Francis Danby (1793-1861) 'A life more sad has been rarely led by a man of undoubted genius'. (The Athenaeum)

Francis Danby lived a turbulent and chaotic life. He was born in County Wexford, Ireland, and the family later moved to Dublin. At the age of 19, Danby left for London and never seems to have returned home. On running out of money in London he walked the 120 miles back to Bristol where he settled, made a hasty and unwise marriage to Hannah Hardedge, and met the Bristol artists and a sympathetic patron, John Gibbons. During his Bristol years, 1813-24, he focused on the local landscape, initially by selling watercolour views of the Avon Gorge. In about 1818 he began painting seriously in oils, which he had only briefly used before. His style and technique developed rapidly. His unsentimental paintings of children playing, inspired by the Frome valley at Stapleton, were made in the same years that he was developing his dark Romantic style in exhibition works such as The Upas, or Poison Tree in the Island of Java. Danby moved to London in 1824, to escape his debts. He had initial success, selling his Sunset at Sea after a Storm (now in this museum's collection) to Sir Thomas Lawrence, and developed a dramatic style of painting apocalyptic scenes such as The Deluge (now in Tate Britain).
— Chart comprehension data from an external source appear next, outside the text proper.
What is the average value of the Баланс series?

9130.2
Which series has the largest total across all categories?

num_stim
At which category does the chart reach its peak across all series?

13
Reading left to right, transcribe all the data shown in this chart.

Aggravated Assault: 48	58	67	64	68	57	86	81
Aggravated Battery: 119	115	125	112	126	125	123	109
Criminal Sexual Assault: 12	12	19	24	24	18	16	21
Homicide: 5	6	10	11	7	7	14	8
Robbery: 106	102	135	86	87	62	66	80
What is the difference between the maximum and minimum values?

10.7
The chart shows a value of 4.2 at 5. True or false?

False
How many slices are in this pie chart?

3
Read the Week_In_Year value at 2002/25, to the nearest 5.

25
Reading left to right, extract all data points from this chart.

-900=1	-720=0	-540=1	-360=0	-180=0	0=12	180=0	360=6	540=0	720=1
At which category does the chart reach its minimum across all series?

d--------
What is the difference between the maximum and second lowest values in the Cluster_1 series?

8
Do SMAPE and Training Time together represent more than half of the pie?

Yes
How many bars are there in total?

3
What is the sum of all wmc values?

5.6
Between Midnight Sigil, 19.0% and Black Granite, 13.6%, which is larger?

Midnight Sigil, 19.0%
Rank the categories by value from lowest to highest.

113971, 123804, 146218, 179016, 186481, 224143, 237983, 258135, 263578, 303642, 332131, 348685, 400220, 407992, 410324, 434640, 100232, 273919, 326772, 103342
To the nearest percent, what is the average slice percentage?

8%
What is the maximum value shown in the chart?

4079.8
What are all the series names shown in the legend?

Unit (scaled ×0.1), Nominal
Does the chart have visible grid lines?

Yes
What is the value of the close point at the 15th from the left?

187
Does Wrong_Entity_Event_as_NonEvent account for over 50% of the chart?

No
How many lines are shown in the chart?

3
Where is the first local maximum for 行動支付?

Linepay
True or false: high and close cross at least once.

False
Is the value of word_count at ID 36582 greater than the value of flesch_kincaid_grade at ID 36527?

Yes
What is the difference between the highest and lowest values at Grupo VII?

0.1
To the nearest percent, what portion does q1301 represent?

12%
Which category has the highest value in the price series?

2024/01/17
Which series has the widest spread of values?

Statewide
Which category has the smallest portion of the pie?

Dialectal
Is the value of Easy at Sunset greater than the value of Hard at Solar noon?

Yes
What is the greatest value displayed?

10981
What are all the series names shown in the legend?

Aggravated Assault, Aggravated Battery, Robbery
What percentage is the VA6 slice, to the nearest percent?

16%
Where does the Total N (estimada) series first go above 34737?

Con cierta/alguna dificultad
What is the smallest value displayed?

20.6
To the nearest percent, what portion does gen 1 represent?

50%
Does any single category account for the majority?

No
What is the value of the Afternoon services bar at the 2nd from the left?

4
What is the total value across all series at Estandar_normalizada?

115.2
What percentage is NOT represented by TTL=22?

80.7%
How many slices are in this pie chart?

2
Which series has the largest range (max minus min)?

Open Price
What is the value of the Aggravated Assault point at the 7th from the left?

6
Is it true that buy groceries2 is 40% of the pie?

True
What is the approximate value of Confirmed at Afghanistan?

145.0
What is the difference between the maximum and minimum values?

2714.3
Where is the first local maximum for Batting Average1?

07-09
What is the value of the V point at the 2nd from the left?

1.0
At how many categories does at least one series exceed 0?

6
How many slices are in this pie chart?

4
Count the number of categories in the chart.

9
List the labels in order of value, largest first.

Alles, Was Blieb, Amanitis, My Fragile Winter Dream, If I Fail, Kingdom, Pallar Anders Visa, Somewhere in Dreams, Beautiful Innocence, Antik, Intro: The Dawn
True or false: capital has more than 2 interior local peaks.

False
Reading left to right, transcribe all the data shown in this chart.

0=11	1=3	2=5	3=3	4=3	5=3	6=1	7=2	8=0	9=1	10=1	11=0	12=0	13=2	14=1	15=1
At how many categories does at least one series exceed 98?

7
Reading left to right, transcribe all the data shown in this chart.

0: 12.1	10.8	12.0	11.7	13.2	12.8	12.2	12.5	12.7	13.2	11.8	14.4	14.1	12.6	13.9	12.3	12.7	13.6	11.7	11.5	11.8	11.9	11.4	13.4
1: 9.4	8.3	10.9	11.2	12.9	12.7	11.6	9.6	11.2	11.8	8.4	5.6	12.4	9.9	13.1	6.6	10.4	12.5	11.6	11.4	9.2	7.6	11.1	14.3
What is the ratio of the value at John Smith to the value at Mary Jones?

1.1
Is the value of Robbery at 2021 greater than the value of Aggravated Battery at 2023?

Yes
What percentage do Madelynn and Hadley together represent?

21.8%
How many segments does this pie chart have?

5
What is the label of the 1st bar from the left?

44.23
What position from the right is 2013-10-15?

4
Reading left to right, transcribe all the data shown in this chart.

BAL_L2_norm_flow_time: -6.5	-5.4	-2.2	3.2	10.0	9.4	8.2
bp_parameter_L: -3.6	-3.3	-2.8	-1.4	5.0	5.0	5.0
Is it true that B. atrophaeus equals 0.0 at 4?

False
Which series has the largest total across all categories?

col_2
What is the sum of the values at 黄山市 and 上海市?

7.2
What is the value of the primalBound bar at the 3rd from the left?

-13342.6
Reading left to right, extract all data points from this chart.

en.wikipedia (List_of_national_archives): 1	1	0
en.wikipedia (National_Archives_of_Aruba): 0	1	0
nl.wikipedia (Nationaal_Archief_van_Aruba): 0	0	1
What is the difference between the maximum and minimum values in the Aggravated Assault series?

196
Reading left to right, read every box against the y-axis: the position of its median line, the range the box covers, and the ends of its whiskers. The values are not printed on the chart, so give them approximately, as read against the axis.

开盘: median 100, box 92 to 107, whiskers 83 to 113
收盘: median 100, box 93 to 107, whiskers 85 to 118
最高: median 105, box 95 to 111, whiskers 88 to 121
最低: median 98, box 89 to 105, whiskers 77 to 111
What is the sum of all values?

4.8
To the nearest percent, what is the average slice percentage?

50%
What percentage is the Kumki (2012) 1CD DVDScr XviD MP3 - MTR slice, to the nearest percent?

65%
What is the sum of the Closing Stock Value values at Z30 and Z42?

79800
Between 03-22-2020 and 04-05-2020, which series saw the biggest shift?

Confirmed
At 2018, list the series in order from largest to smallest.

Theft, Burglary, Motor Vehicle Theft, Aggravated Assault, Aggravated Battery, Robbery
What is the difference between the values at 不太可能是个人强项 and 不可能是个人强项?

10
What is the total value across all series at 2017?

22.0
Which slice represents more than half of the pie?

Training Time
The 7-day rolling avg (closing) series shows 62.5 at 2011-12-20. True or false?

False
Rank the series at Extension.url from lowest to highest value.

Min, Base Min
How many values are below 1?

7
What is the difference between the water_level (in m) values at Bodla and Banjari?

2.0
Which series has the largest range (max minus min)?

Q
But he suffered many setbacks in London, including the withdrawal of a commission by a patron, serious debt, the suspected plagiarism of one of his ideas, failure to become a Royal Academician and the breakdown of his marriage. He moved to Europe in 1829 with his many children and mistress, and struggled to make a living for a decade. His patron, the patient Gibbons, continued to provide loans and Danby is said to have yearned for the simple pleasures of his time in the Bristol area. After returning to London for a few years he finally settled in Exmouth, Devon, in 1846 where he enjoyed a fruitful period of painting and could indulge his passion for sailing.